Friday, Oct. 21, 1966
A Lesson from Detroit
No city suffered more from the Depression-era bank failures than Detroit. Only two banks survived those grim days. The city learned its lesson, and even now its banking community is proud of its reputation as possibly the most cautious and conservative in the nation. It was therefore all the more shocking to Detroiters when last week the Public Bank of Detroit went insolvent in the biggest U.S. bank failure since the 1930s.
Public Bank was set up in 1957 with an eye toward the fast-growing consumer-loan business. In 1965, the bank's stock peaked at $34 a share; at year's end it had $117 million in deposits, ranked 340th among the nation's 14,000 commercial banks. But despite such apparent success, there were signs of shakiness. Its president resigned last December; his successor left a scant two months later. When President James A. McGuire arrived in March, the bank was already in deep trouble.

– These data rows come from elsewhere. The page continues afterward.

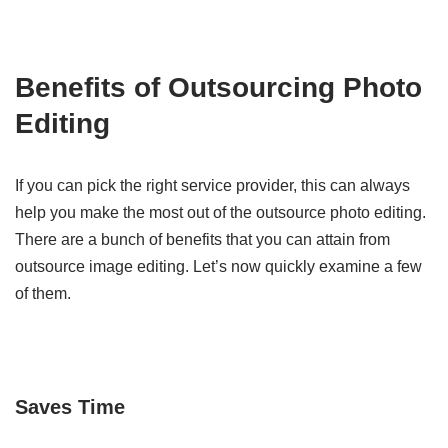
Benefits of Outsourcing Photo
Editing
If you can pick the right service provider, this can always
help you make the most out of the outsource photo editing.
There are a bunch of benefits that you can attain from
outsource image editing. Let’s now quickly examine a few
of them.
Saves Time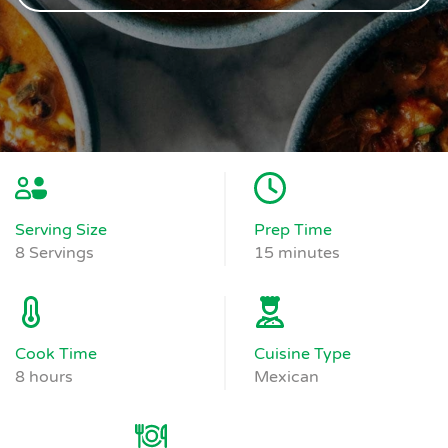
Serving Size
Prep Time
8 Servings
15 minutes
Cook Time
Cuisine Type
8 hours
Mexican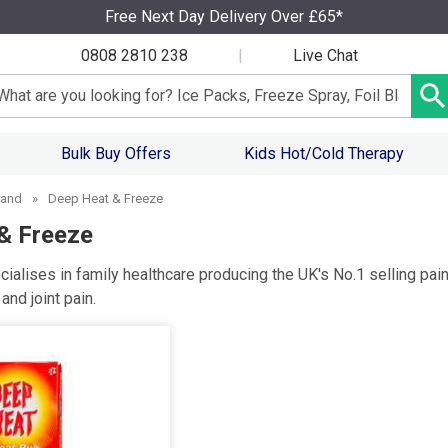
Free Next Day Delivery Over £65*
0808 2810 238
|
Live Chat
arch input box
Bulk Buy Offers
Kids Hot/Cold Therapy
rand
»
Deep Heat & Freeze
& Freeze
ialises in family healthcare producing the UK's No.1 selling pain
nd joint pain.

The Administration's current tight-money policy had no part in those troubles. They began in 1962, when the bank began backing home-repair work, peddled on the installment plan by a number of Detroit building concerns to lowincome, high-risk customers. In all, Public had committed $66 million to such risky loans--a dangerously high amount for a bank of Public's size. Too many of the loans turned sour. McGuire admitted that $1,000,000 alone was lost in defaulted commercial paper bought from four local building outfits; as it happened, Public Bank Director Harry Granader was a part owner of all four companies.
By mid-1966, Public was operating well in the red, and state banking officials began casting around for a merger partner to save what was left. Early last week, a proposed merger with Detroit's solid, $498 million Bank of the Commonwealth unraveled when Public's accountant up and quit over "disagreements" with his bosses. Michigan State Banking Commissioner Charles Slay called it all "the damnedest mess I've ever seen."
The bank's end was quick and clean. Despairing of achieving a successful merger, Slay went into a Wayne County circuit courtroom at 6:45 one evening last week. The judge declared Public insolvent, put it in receivership with the Government's Federal Deposit Insurance Corp. FDIC quickly moved to safe guard Public's depositors by selling Public to Commonwealth, and provided the new owner with a $10 million guarantee against any further bad debts owed to Public. Six hours later, at 12:45 a.m., McGuire was informed of the deal by telephone. At 2 a.m., Commonwealth officers began telephoning their own staffers, with orders to get Public's offices ready to open in the morning. At 10 a.m., Public's eleven banking offices opened for business as usual.
What could be salvaged for Public's 3,000 stockholders, whose shares had dwindled in value to about $1 last week, would not be sorted out for months. For his part, Commonwealth President George W. Miller, 41, whose bank was one of the two Depression survivors, declared only a "Boy Scout's" interest in the debacle. "We didn't want to see Public go down the drain," he said. "It isn't good for banking."